En Nouvelle-Guinée, une centrale lâche par erreur un produit chimique ayant don de transformer le chaland en mort-vivant affamé de chair humaine. Un commando d'élite formé, de quatre soldats, et un couple de reporters, vont tenter de survivre dans la jungle zombiesque.
Pour bon nombre de cinéphiles, le nom de Bruno Mattei résonne comme un poème. Artisan besogneux condamné à recopier les recettes à succès avec des moyens totalement inappropriés, Mattei (qui se dissimule la plupart du temps sous de fumeux pseudos comme Vincent Dawn) se démarque pourtant des innombrables tacherons de son espèce. Sa touche : une audace fulgurante et une absence totale de doute dès lors qu'il s'agit de faire passer des vessies pour des lanternes aux yeux du pauvre spectateur. Par exemple, dans LES RATS DE MANHATTAN, l'un des ses plus émouvants chefs-d'œuvre, l'homme simule une charge de rongeurs en nous donnant longuement à contempler l'effet spécial le plus foireux du monde. Le réalisateur sain d'esprit aurait écourté la séquence, mais pas Mattei. D'où culte.

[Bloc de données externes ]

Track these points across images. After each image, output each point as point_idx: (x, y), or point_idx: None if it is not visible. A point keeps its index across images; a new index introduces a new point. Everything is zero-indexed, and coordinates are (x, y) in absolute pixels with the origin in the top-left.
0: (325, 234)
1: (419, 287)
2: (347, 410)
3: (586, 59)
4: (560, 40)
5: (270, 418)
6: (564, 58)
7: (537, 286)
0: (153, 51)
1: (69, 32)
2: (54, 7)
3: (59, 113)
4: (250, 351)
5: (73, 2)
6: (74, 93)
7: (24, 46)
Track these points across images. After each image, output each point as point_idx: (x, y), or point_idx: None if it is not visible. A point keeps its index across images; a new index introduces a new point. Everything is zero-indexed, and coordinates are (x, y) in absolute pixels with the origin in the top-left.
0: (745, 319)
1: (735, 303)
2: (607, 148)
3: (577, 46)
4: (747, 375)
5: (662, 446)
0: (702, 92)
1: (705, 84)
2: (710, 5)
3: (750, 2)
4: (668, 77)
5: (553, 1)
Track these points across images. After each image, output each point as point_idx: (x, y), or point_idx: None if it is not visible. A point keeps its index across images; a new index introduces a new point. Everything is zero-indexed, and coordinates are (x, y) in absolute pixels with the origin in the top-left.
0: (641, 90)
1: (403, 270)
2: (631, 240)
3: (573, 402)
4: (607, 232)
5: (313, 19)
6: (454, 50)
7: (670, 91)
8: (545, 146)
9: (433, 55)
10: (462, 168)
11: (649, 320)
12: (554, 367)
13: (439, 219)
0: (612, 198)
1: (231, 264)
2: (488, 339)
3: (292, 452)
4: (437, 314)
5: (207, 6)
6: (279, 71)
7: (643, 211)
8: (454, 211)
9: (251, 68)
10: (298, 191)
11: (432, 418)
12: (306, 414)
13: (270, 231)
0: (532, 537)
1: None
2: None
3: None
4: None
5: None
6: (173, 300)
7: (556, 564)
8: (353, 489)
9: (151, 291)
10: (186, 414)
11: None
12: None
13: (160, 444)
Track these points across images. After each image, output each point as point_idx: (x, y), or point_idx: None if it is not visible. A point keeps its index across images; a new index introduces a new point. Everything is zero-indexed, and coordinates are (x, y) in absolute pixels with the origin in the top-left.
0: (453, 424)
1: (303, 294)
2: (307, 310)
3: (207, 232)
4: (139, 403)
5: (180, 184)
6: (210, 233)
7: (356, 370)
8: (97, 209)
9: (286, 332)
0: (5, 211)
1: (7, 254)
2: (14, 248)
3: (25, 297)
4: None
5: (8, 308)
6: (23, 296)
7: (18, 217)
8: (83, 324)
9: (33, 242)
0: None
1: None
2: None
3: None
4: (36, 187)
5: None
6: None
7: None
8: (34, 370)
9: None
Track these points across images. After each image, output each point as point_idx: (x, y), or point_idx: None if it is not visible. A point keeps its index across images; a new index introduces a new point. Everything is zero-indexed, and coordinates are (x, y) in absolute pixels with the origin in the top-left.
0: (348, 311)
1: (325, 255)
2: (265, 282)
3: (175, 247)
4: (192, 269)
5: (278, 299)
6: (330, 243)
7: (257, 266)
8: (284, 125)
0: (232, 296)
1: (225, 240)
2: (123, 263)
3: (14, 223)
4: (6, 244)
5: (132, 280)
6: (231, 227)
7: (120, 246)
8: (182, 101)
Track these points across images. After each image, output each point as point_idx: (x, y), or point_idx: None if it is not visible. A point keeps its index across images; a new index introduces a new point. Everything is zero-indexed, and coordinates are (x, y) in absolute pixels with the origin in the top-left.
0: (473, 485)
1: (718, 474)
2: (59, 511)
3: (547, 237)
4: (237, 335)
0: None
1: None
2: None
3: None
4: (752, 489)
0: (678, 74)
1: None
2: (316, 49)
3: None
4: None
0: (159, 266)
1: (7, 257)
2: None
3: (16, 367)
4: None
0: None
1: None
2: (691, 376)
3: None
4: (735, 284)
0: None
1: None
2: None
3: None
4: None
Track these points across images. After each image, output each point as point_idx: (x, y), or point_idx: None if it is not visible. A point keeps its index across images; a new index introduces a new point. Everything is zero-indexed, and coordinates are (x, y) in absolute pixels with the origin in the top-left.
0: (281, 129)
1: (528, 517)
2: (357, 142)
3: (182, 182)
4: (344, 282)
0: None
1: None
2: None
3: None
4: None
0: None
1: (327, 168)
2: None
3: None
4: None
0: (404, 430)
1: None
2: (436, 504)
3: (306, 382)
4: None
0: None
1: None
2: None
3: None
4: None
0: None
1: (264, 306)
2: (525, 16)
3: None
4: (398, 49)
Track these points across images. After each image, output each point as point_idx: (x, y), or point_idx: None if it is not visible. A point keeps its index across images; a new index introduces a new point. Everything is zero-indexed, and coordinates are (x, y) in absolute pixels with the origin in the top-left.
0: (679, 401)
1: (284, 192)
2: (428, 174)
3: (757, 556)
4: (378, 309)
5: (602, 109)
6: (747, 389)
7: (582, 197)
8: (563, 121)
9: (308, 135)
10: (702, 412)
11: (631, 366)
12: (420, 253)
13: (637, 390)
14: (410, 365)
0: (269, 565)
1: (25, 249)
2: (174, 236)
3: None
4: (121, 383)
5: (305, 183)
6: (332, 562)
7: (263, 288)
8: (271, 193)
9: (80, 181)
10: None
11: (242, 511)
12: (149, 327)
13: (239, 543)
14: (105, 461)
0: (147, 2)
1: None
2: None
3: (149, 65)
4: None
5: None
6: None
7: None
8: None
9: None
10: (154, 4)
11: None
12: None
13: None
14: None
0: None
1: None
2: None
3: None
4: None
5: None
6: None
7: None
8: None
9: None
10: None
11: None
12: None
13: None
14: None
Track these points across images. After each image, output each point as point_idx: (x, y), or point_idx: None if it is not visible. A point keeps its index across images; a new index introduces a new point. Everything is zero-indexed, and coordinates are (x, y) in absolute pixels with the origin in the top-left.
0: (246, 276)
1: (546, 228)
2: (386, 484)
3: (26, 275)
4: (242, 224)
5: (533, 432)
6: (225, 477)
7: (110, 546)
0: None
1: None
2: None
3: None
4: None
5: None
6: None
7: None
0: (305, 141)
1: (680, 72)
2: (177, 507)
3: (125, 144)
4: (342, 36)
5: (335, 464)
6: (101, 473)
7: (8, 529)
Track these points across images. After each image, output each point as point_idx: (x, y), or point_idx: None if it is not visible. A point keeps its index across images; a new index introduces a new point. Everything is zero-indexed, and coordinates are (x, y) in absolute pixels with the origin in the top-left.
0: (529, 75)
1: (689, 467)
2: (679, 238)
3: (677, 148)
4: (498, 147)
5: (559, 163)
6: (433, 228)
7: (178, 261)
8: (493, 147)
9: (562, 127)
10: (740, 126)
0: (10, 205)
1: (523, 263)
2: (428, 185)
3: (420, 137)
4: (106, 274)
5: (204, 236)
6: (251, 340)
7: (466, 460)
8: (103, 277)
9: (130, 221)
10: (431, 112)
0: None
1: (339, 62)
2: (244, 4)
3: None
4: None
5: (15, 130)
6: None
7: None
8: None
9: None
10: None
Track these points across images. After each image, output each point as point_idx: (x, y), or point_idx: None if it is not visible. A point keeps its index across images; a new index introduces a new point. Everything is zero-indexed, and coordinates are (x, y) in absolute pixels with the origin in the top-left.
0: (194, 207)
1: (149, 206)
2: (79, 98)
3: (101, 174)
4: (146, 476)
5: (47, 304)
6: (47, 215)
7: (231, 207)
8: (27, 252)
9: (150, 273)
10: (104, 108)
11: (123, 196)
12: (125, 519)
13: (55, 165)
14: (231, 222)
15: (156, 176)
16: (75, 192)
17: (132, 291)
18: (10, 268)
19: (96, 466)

HELL OF THE LIVING DEAD, beaucoup plus connu sous le nom de VIRUS CANNIBALE, est un autre très grand titre du lourd catalogue estampillé Bruno Mattei (ce dernier contenant de l'érotisme, de l'horreur, du sous-Rambo, du naziploitation, on en passe et des meilleurs). Arrivé en 1981, HELL OF THE LIVING DEAD porte l'influence toute chaude du film de cannibales style CANNIBAL HOLOCAUST (avec des vrais morceaux de mondo dedans), ainsi que du film de zombis à cheval entre l'influence italienne (avec L'ENFER DES ZOMBIS de Fulci) et américaine (avec ZOMBIE / DAWN OF THE DEAD de Romero).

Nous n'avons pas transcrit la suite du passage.